(Task inputs)

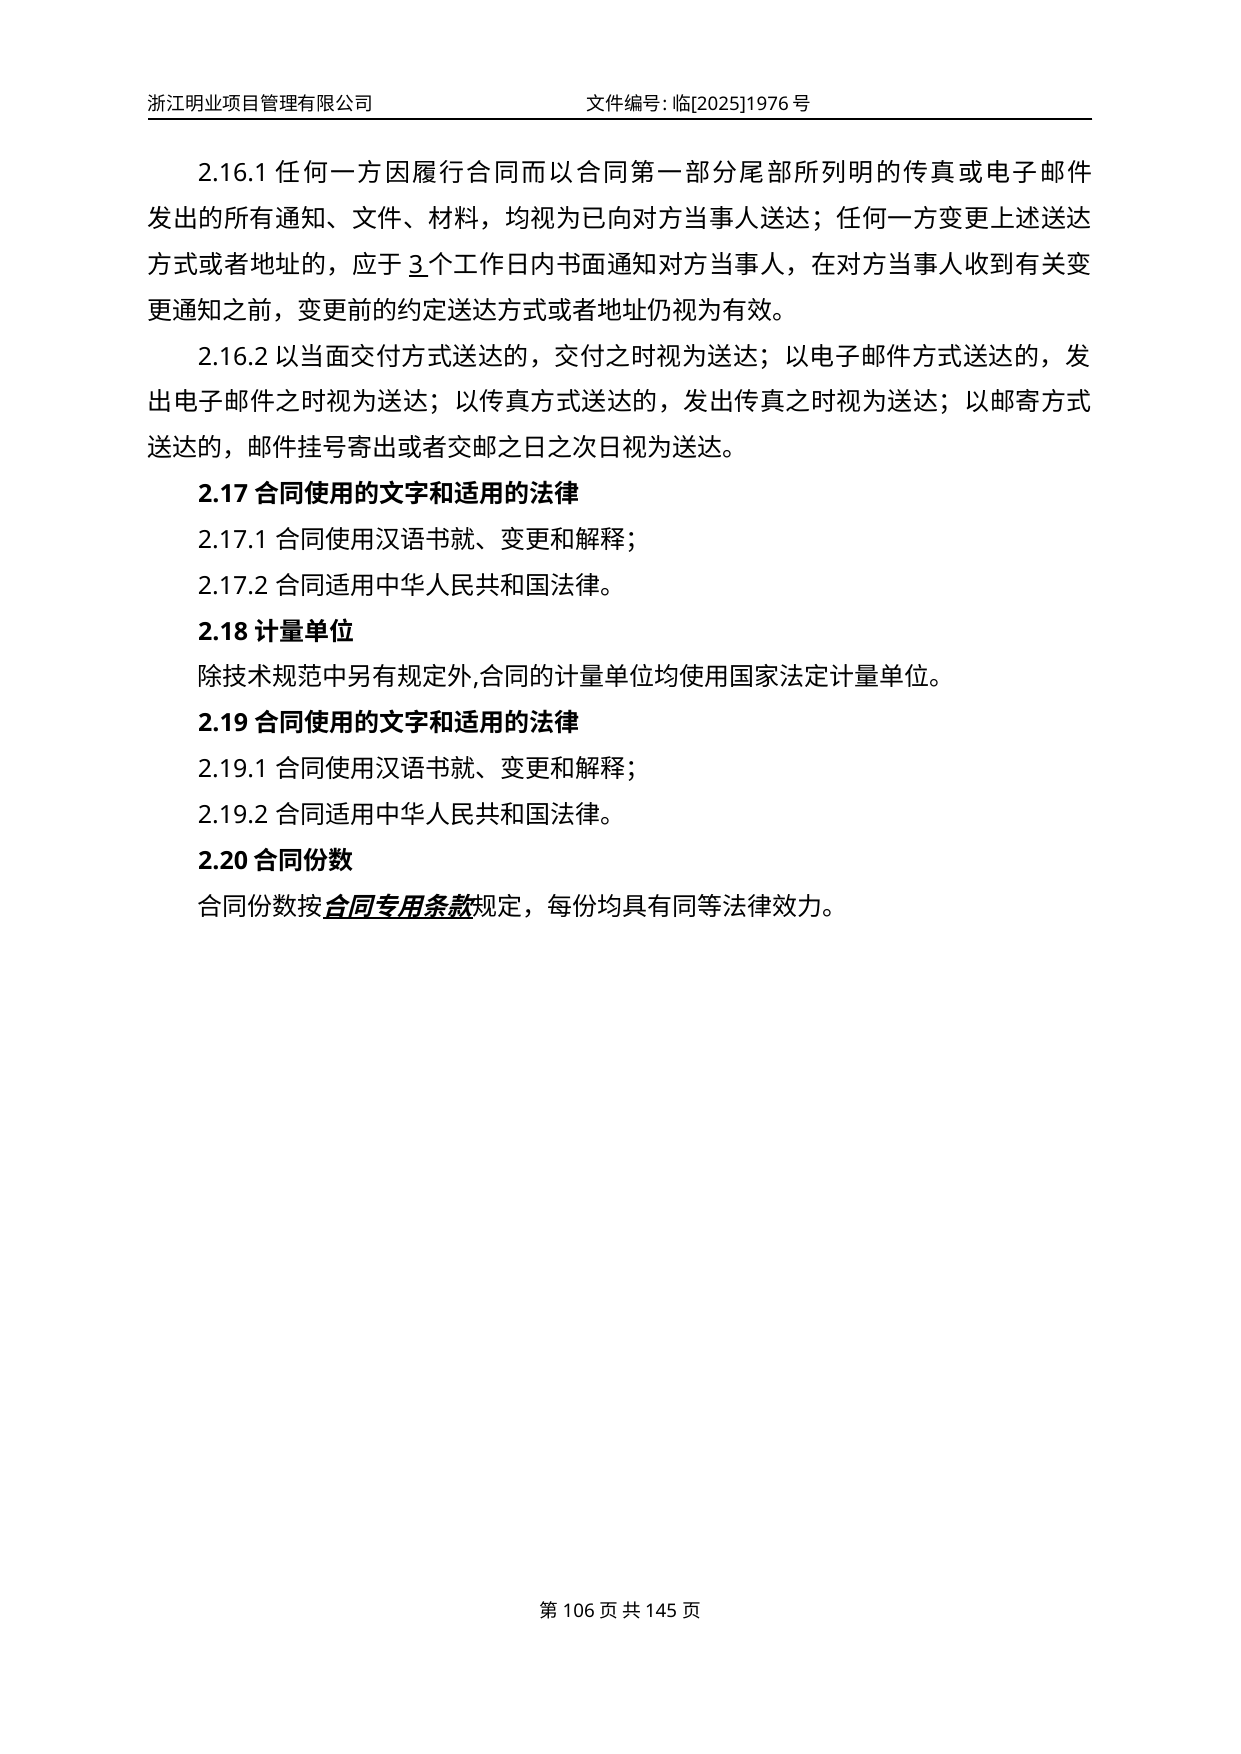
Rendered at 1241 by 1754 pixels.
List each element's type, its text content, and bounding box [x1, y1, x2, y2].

text 2.18 计量单位 [148, 603, 1092, 649]
text 2.19 合同使用的文字和适用的法律 [148, 695, 1092, 741]
text 2.19.2 合同适用中华人民共和国法律。 [148, 787, 1092, 832]
text 2.17 合同使用的文字和适用的法律 [148, 466, 1092, 512]
text 2.20合同份数 [148, 832, 1092, 878]
text 2.17.2 合同适用中华人民共和国法律。 [148, 557, 1092, 603]
text 2.19.1 合同使用汉语书就、变更和解释； [148, 741, 1092, 787]
text 2.16.1任何一方因履行合同而以合同第一部分尾部所列明的传真或电子邮件 发出的所有通知、文件、材料，均视为已向对方当事人送达；任何一方变更上述送达方式或者地址的，应于3个工作日内书面通知对方当事人，在对方当事人收到有关变更通知之前，变更前的约定送达方式或者地址仍视为有效。 [148, 145, 1092, 328]
text 2.17.1 合同使用汉语书就、变更和解释； [148, 512, 1092, 557]
text 2.16.2以当面交付方式送达的，交付之时视为送达；以电子邮件方式送达的，发出电子邮件之时视为送达；以传真方式送达的，发出传真之时视为送达；以邮寄方式送达的，邮件挂号寄出或者交邮之日之次日视为送达。 [148, 328, 1092, 466]
text 除技术规范中另有规定外,合同的计量单位均使用国家法定计量单位。 [148, 649, 1092, 695]
text 合同份数按合同专用条款规定，每份均具有同等法律效力。 [148, 878, 1092, 924]
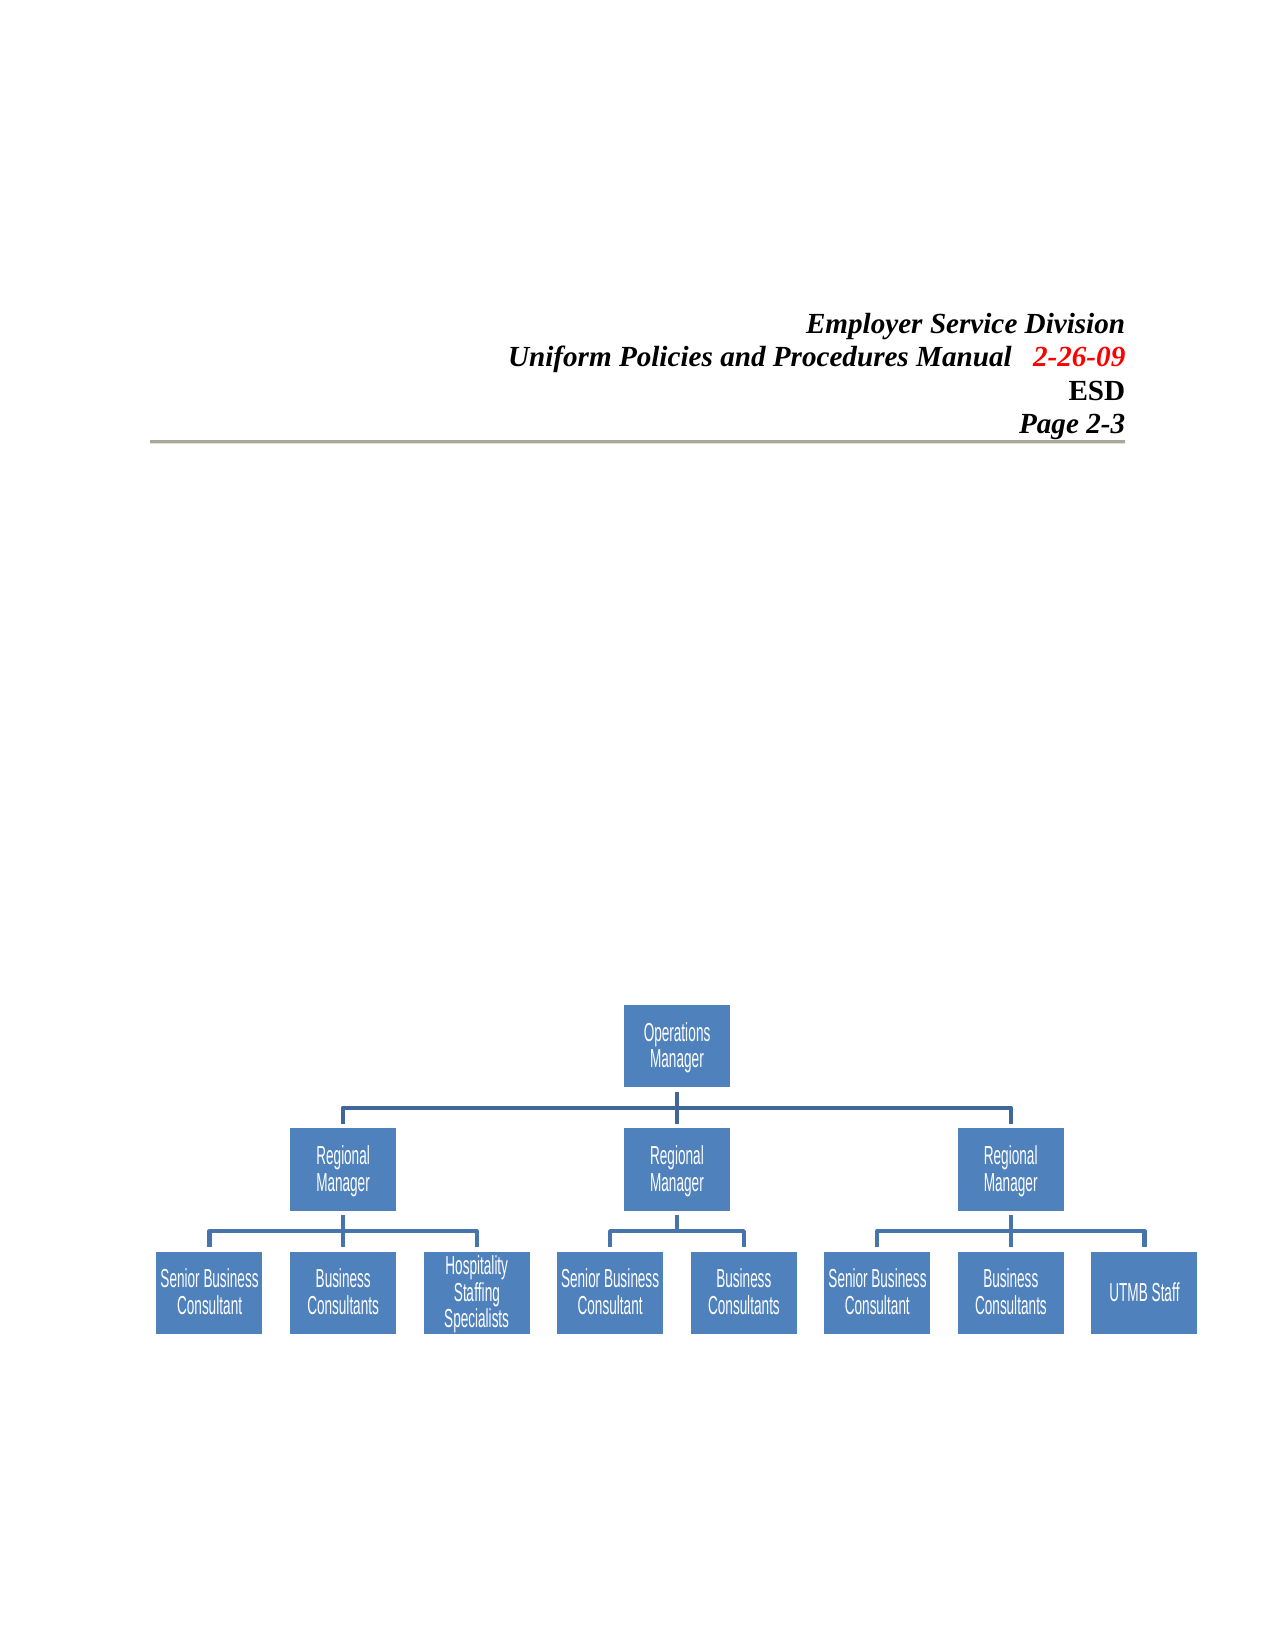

(End Task inputs)

### Assignment
Copy every line from the material in which the word "合同使用的文字和适用的法律" can be found.

### Answer section
text 2.19 合同使用的文字和适用的法律 [148, 695, 1092, 741]
text 2.17 合同使用的文字和适用的法律 [148, 466, 1092, 512]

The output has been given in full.